Beefy Boxes and Bandwidth Generously Provided by pair Networks
Keep It Simple, Stupid
 
PerlMonks  

sort +*, @array

by raiph (Deacon)
on Dec 09, 2013 at 00:18 UTC ( [id://1066239]=perlmeditation: print w/replies, xml ) Need Help??

»»» This post is about the immature Perl 6, not the rock solid Perl 5 «««

I often share small things about P6. This is perhaps the smallest yet...

So I just encountered this series of recent blog posts by someone exploring P6. Anyhoo, this meditation isn't about what he's written but the P6 feature brought to my attention by a comment added to his 5th post which shows something like this:

say sort +*, @array;

Apparently this is akin to a schwartzian transform (which a 4 year old PM post by Moritz suggests is implemented more efficiently than an actual schwartzian transform).

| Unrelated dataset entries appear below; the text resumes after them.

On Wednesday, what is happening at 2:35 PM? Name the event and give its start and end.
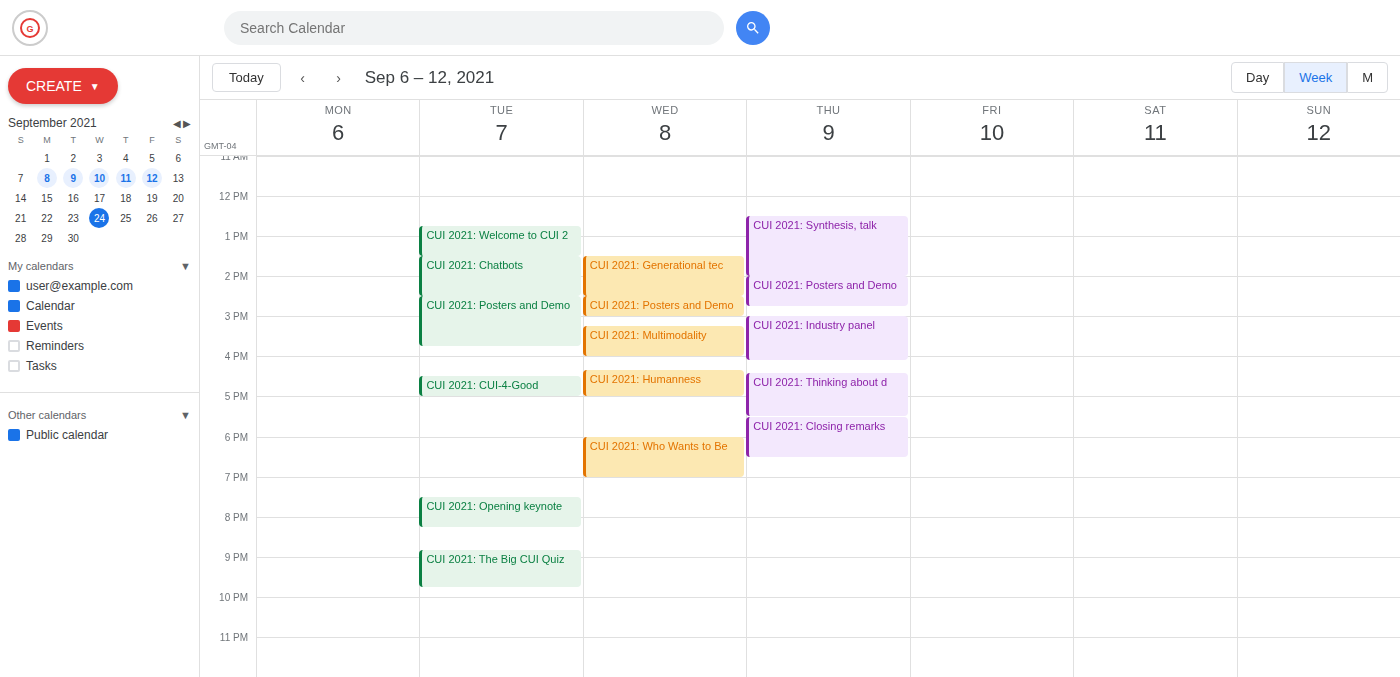
"CUI 2021: Posters and Demo", 2:30 PM to 3:00 PMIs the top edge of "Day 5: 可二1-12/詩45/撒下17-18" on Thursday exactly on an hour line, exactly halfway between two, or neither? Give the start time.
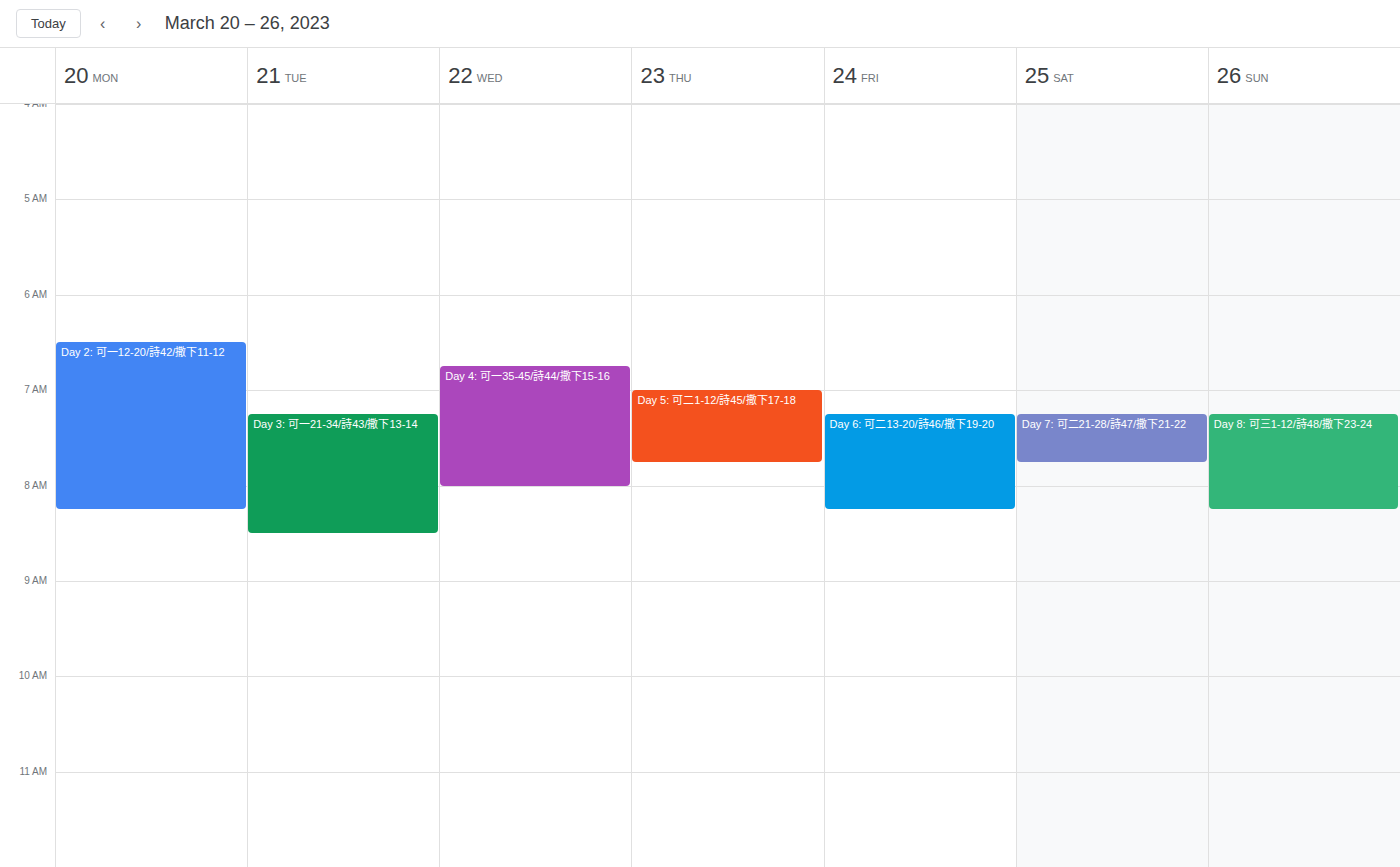
7:00 AM -- exactly on the 7 AM line.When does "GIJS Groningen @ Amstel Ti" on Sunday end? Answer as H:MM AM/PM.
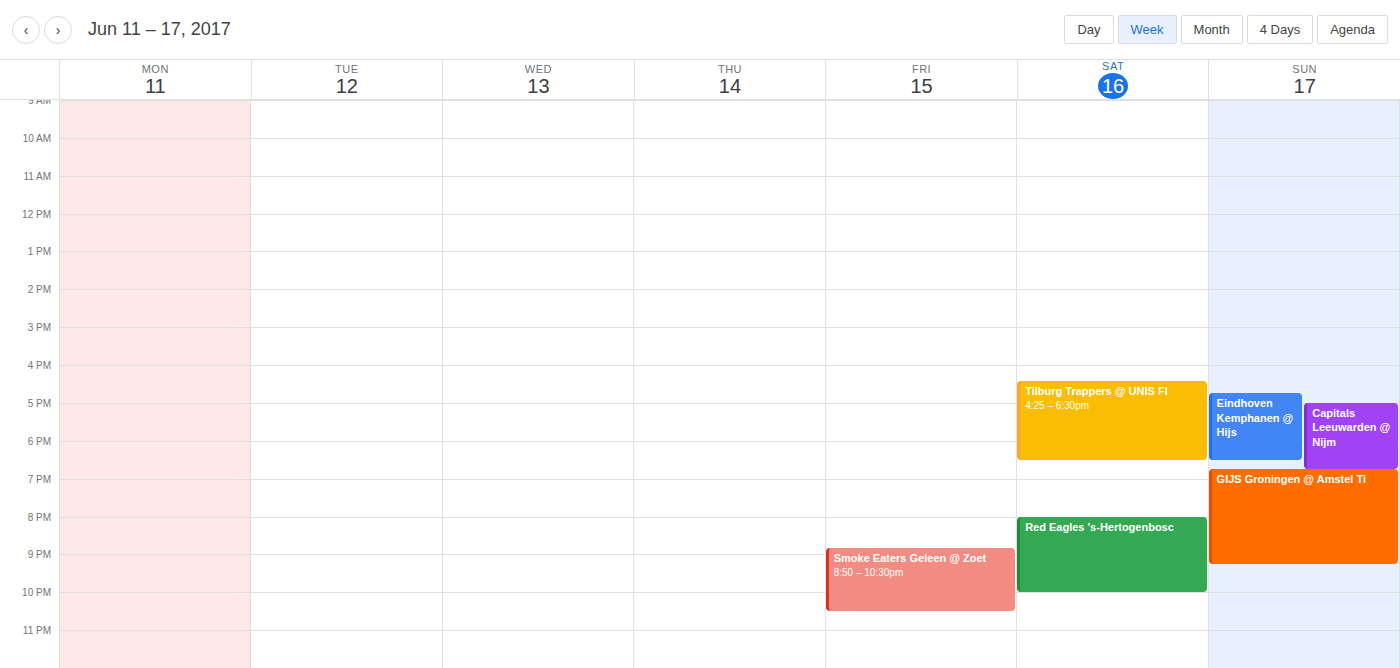
9:15 PMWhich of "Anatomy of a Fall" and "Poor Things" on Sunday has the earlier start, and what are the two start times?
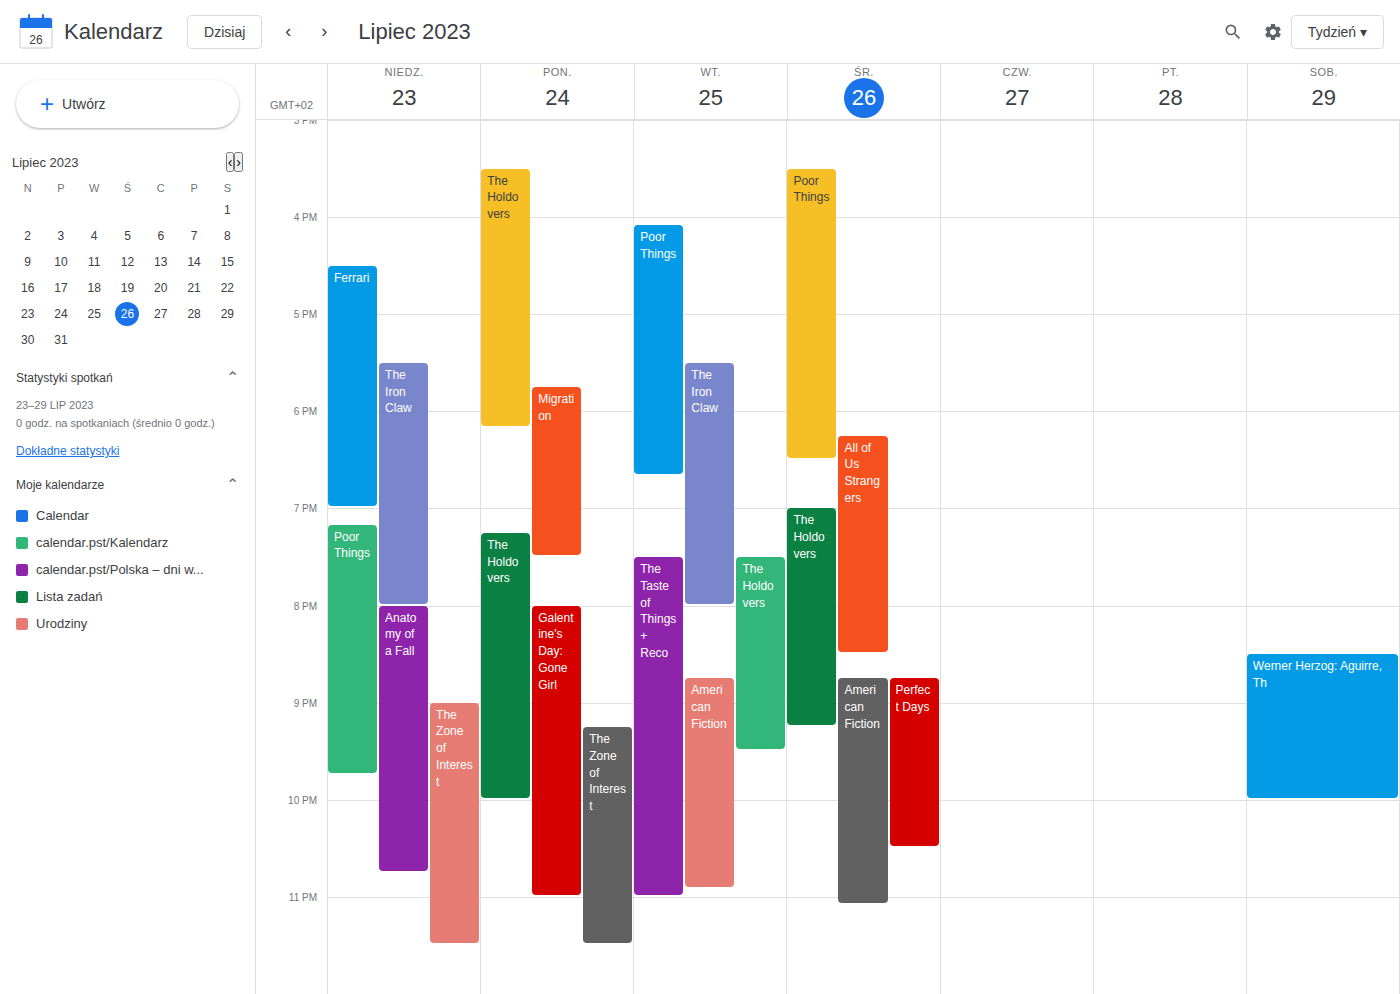
"Poor Things" 7:10 PM; "Anatomy of a Fall" 8:00 PM."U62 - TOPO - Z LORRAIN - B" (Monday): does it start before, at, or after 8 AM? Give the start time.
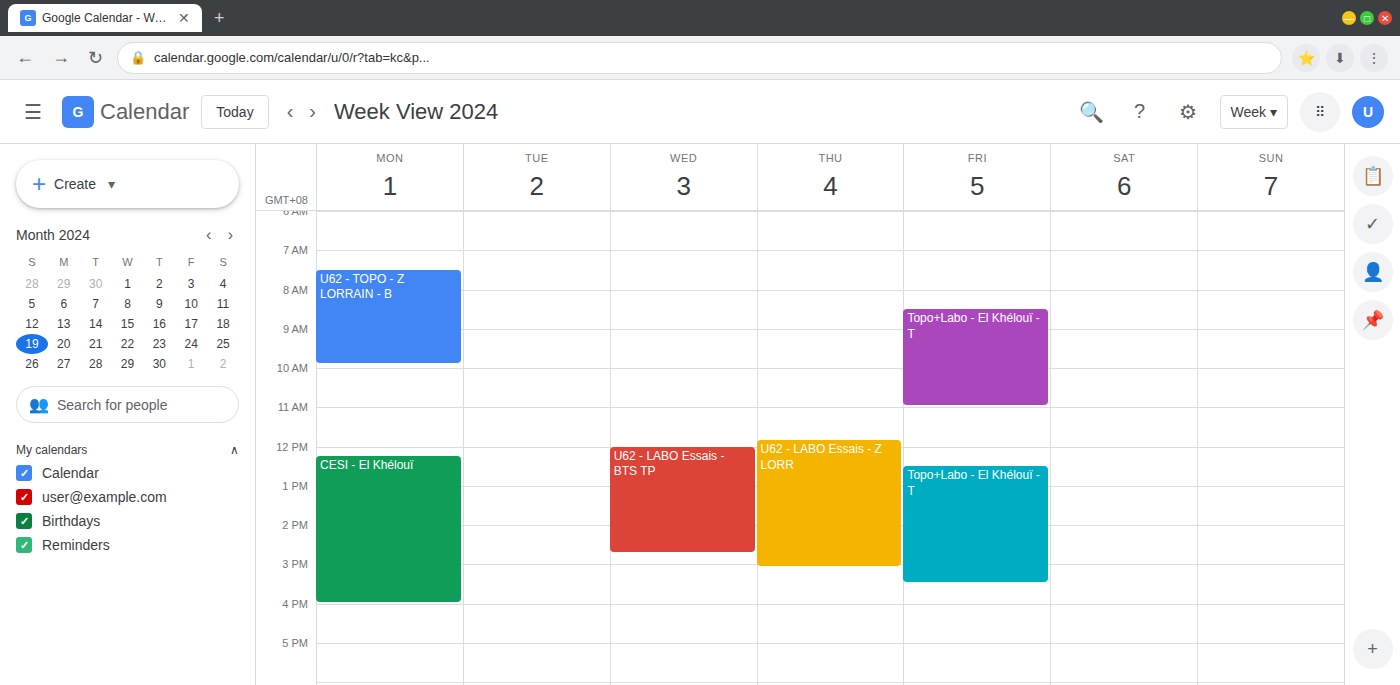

Update At least two monks failed to see a strong (or any) connection between say sort +*, @array and the ST. In summary the * is a single arg "key extractor" closure, and the P6 sort builtin automatically turns @sorted = sort +*, @array in to something like the P5 code:

@sorted = map $_->[0], sort { $a->[1] <=> $b->[1] } map [ $_, +$_ ], @array;

/Update

Perhaps everyone else already knew this, but I didn't and, weeell... I think it's amazingly short and it came directly on the heels of another tiny triumph of P6 brevity.

Of course, the main point of the transform is speed, and as the author of the quoted blog mentions in one of his posts, P6 is still slooow (even if it has gotten something like an order of magnitude faster this year for many tasks). But a secondary point of the transform is that it's a nice idiom and I think this is another example of the wide array of nice P6 idioms.

Replies are listed 'Best First'.
Re: sort +*, @array
by BrowserUk (Patriarch) on Dec 09, 2013 at 02:36 UTC
    Apparently this is akin to a schwartzian transform ...

    How can that possibly be?

    Given that the ST allows you to sort the data by a user defined piece of secondary data, and a user-defined comparison strategy -- and that secondary data needn't even be derived from the actual data in anyway -- and that construct clearly has no mechanism for providing either.

    For example, how could that construct do this:

    my $today = time; $today -= $today % 86400 + 43200;; ## midday my @dates = map $today + 86400 * $_, 0 .. 364;; my @ordered = map $_->[0], sort { $a->[1] cmp $b->[1] || $b->[2] cmp $a->[2] } map[ $_, substr(scalar localtime($_),0,3), substr(scalar localtime($_), +5,3) ], @dates;;

    I can't think of any good reason to sort the epoch dates of the next year of days, by the spelling of their days ascending and the spelling of their months descending, but if I wanted to, the ST allows me to do so.

    But there is no way that construct will.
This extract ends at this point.